3 thoughts on “Pinduoduo, Etsy, and OTC: How Specialty Ecommerce Can Thrive Against the Giants. (Tech Strategy – Podcast 97)

  1. HacheM

    October 13, 2021 at 1:07pm

    Hi Jeff, I really liked this framework to review future success. Thank you. I have been thinking for some time on Meli (Mercado Libre). They are the e-commerce leader in Latin America; they have been copying from China players some key strategies/tactics. They copied the QR technology as they implemented their payment system. As well, now they are moving into providing loans to both merchants and consumers and want to become a bank.
    Currently they are ramping up their logistics with large spend. To me the Latin America market resembles the SEAsian market in the sense that it is formed by a large number of countries all with their own cultural nuances, degrees of infrastructure development and, very importantly, Legal frameworks. One difference though is that all countries where Meli operates are are Spanish speaking, the one outlier being Brazil where Portuguese is spoken and it is a HUGE market (perhaps resembling China? … just a thought) .
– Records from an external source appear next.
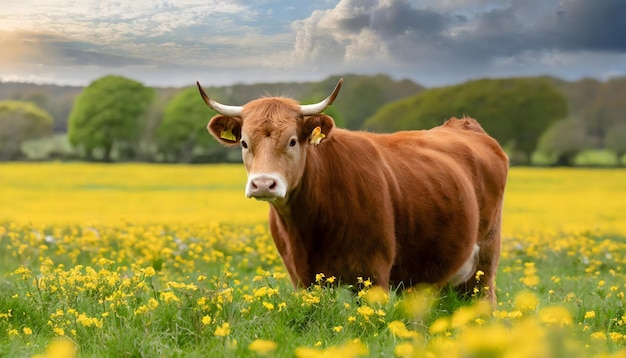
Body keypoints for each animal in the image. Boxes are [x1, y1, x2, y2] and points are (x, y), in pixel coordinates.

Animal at [196, 79, 508, 302]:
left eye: (293, 140)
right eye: (245, 142)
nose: (263, 183)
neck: (309, 227)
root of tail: (463, 125)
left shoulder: (373, 273)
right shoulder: (303, 278)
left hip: (484, 264)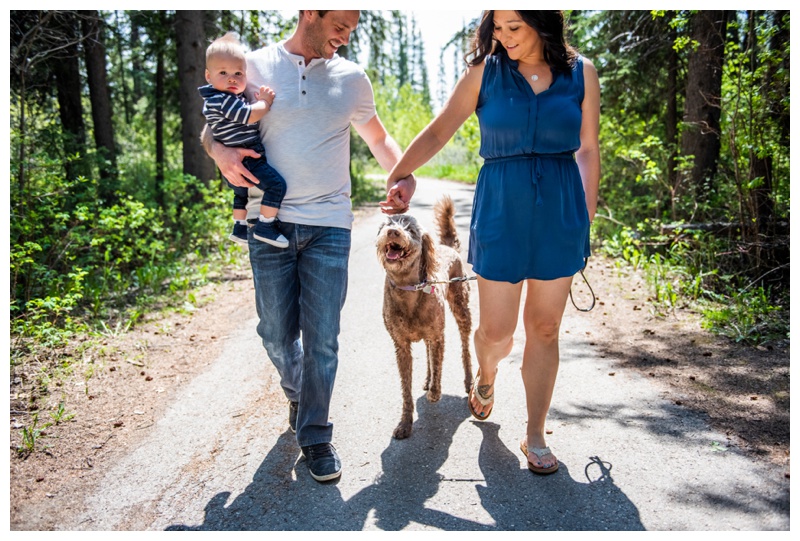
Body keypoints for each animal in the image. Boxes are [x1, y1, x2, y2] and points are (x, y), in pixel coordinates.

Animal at [376, 195, 476, 438]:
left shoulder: (438, 336)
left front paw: (434, 393)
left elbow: (438, 366)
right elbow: (406, 389)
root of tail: (447, 246)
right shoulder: (401, 345)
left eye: (410, 230)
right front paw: (405, 423)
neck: (409, 288)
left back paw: (468, 381)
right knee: (430, 355)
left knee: (465, 349)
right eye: (387, 225)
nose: (393, 232)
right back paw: (427, 379)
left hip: (462, 310)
    Anyways, wanting to get your thoughts as far as how can MELI compete against the strong attacks of Amazon in Brazil and Mexico and potentially in all other countries where Meli operates. Also, do you see fit for a large player such as Alibaba to acquire Meli? thanks!

    • jtowson

      October 14, 2021 at 1:02am

      Hey. Latam is interesting. Local players vs. amazon and now versus Shopee. I think Alibaba could buy Mercadolibre any day. Wouldn’t surprise me at all.
      I think it will probably come down to management. Owners who are invested (Meli, Shopee) vs. hired staff (Amazon) will probably matter.